From 1976 to the mid-eighties, Jean-Michel Lourtioz’s research was primarily oriented on the development of molecular gas lasers. After a contribution to HF/DF chemical lasers, he focused on optically pumped far-infrared (FIR) and mid-infrared (MIR) molecular lasers. He demonstrated new laser emissions from fluorocarbons, obtained high power performances from the methanol laser and reported a record efficiency from the ammonia Raman laser at   ≈ 12 μm. He and his group have also demonstrated parametric four-wave interactions in optically pumped ammonia and investigated in detail injection-locking of high-power CO2 lasers. Various applications of FIR/MIR lasers were considered including the development of nonlinear solid-state devices such as superconductive Josephson junctions.

In the mid-eighties, Jean-Michel Lourtioz re- oriented his activities from molecular physics and molecular lasers to semiconductor physics, quantum optoelectronics and nanophotonics.
He has been successively involved in the investigations of short pulse laser diodes, electro-optic sampling, quantum well intersubband devices, Si (Ge)-based photonics, photonic crystals and metamaterials at optical and microwave frequencies.

He and his group have produced the shortest pulses (≈ 150 fs) ever reported from chirped mode-locked laser diodes (1989-1995).
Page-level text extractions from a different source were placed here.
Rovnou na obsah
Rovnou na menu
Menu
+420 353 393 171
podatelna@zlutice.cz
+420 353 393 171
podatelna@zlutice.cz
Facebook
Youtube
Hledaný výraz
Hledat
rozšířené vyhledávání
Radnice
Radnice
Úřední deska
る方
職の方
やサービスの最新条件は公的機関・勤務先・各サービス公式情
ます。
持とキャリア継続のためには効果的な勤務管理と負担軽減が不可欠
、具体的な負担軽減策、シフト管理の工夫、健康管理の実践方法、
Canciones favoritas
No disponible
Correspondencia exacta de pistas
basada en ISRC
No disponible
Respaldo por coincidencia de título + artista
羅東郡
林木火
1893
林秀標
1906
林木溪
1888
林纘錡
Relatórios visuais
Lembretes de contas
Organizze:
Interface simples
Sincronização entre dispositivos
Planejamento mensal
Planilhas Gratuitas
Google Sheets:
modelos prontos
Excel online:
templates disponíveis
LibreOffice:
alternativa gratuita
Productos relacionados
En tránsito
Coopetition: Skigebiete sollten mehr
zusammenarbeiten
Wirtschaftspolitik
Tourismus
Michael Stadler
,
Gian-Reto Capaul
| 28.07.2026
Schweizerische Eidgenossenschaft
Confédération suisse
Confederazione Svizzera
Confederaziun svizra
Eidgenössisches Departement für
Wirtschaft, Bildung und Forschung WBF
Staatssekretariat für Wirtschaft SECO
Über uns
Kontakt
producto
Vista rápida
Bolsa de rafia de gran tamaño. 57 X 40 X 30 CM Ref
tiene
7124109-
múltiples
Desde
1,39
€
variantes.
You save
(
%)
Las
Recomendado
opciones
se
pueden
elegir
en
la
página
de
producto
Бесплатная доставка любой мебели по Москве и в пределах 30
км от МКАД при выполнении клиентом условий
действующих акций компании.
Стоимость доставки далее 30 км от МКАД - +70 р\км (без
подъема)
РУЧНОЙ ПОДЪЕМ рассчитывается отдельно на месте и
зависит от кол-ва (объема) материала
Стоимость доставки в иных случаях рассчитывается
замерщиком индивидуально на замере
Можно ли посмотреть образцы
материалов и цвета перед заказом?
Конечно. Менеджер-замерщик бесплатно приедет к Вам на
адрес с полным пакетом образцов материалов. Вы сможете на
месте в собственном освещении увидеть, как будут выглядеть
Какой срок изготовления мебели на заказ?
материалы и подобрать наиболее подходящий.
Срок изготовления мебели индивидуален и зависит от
This was followed by the demonstration of fast saturable absorbers, fast optical switches and wideband photomixers at telecommunication wavelengths using ion-irradiation of InP based quantum wells (1996-2006).

Detailed investigations of intersubband transitions in GaAs/AlGaAs and Si/SiGe(C) quantum wells have led to the first demonstration of photoluminescence up-conversion in the near-infrared, second- harmonic conversion in the mid-infrared, and optically pumped unipolar semiconductor laser emission at long wavelengths (1989-1999).

Results obtained by Jean-Michel Lourtioz and his group on photonic crystals includes the achievement of an electrically controllable photonic crystal at centimeter wavelengths, the demonstration of a full two- dimensional photonic bandgap in macroporous silicon at ee≈ 1.5 μm, the fabrication of a three- dimensional near-infrared Yablonovite-like photonic crystal by focused ion beam etching of silicon and detailed investigations of photonic crystal waveguide lasers at telecommunication wavelengths (1997-2007).

Results obtained on metamaterials includes the control of plasmon hybridization for negative refraction metamaterials, the demonstration of a microwave cloak based on the electrical response of split ring resonators and the theoretical and experimental analysis of resonance-continuum coupling in high-permittivity dielectric metamaterials (2007-2010).

In 2010, Jean-Michel Lourtioz has re-oriented a part of his activities to the development of research projects in nanobiotechnology, including microfluidics, guided plasmonics for biodetection, biosensors for personalized medicine and microscopic analysis of nanodrugs.

After this period, he has contributed to large structuring research projects, aimed at the creation of the University of Paris-Saclay (2013-2020). He has also contributed to the dissemination of scientific knowledge especially in the field of nanoscience and nanotechnology and that of sustainable development. He has been the coordinator of the MOOC “understanding nanosciences” from 2017 to 2020. He is presently coordinating the SPOC “challenges of the green transition”, which is a digital course for all undergraduate students at the University of Paris-Saclay.